For Spring Break this year, I spent some time with family in Colorado and had the opportunity to talk business with our friends at Unser Karting. Less than 10 hours after our meeting, my flight home was unexpectedly canceled due to severe weather. I called the airline’s customer service department only to be disconnected after spending over 3 hours on hold. Of course, the disruption caused headaches for a lot of travelers. Once again, there are scenarios businesses can control (like policies involving dragging a paying passenger off their airplane for example), and then there are those events that are out of their control, such as weather. In this circumstance, the weather cannot be controlled, but the staffing and phone system can. There was no call-back option, no generic recording of “if you get disconnected, call…” There was only silence, and I felt very inconvenienced. The situation made me evaluate as a consumer: What is great customer service?
During that same week, one of our customers had an issue while racing with us. She had valid reasons for being unhappy and engaged with us in a friendly chat; however, I admit I was taken aback when she announced that she would never visit our facility again. I was grateful for her honest feedback and asked what we could do to make it right. In the end, she was happy to receive some free races and then praised us while promising to be back very soon – obviously a very different sentiment than her opening line. This made me evaluate as a business owner: What is great customer service?

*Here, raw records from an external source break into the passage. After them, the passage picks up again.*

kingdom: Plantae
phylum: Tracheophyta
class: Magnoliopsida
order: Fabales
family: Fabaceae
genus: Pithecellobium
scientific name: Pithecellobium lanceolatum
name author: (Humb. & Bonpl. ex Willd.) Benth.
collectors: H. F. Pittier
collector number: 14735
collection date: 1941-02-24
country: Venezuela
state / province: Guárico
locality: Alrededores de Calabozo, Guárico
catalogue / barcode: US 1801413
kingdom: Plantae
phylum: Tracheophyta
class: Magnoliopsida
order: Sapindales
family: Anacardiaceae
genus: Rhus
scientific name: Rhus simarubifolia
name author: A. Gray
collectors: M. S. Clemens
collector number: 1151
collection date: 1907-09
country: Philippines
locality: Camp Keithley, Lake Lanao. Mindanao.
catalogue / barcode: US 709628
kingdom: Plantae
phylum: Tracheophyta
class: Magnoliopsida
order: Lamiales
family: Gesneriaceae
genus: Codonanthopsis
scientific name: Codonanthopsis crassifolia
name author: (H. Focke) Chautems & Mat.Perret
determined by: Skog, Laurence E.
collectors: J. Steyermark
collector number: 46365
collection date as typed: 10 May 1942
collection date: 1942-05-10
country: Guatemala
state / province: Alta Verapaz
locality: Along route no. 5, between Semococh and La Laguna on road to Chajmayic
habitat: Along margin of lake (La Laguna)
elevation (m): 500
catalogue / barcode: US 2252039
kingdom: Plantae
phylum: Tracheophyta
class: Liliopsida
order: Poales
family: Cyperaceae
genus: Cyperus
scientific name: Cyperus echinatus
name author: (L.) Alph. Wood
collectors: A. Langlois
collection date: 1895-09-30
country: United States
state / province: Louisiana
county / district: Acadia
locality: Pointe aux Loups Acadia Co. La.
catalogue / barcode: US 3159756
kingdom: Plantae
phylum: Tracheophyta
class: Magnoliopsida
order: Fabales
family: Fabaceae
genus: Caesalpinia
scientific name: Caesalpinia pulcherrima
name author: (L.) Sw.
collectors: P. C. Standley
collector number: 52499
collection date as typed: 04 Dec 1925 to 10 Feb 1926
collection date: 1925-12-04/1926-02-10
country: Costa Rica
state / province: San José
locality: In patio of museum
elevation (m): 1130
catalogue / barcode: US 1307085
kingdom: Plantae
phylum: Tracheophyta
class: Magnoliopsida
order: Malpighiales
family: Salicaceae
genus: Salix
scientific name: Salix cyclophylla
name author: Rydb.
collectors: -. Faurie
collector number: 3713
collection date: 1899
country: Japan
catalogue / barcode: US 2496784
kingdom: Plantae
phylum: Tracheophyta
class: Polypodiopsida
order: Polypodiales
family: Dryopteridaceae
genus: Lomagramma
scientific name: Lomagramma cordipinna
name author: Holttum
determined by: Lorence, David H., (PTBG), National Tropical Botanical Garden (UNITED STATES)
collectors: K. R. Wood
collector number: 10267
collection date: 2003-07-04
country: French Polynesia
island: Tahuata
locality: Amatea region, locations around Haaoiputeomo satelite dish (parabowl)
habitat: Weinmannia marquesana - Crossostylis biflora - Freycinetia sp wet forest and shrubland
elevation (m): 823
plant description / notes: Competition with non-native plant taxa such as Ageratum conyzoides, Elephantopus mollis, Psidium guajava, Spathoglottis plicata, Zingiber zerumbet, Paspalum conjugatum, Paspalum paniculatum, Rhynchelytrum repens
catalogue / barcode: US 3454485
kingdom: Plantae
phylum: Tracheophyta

As I reflect on these recent experiences, I realize that as a business owner, my first instinct is to get defensive when a consumer is angry. And then as a consumer, my first instinct is to get angry when the business is defensive. If we could rationally consider this dynamic, maybe we can all extend some grace and at least give the other side a chance. If you’re a business owner and you encounter a customer with a legitimate complaint, don’t just make it right, make it perfect. If you’re a consumer and you encounter a company who is willing to make it perfect when they get it wrong, give them a chance before getting angry or leaving negative feedback. Some of us do truly care.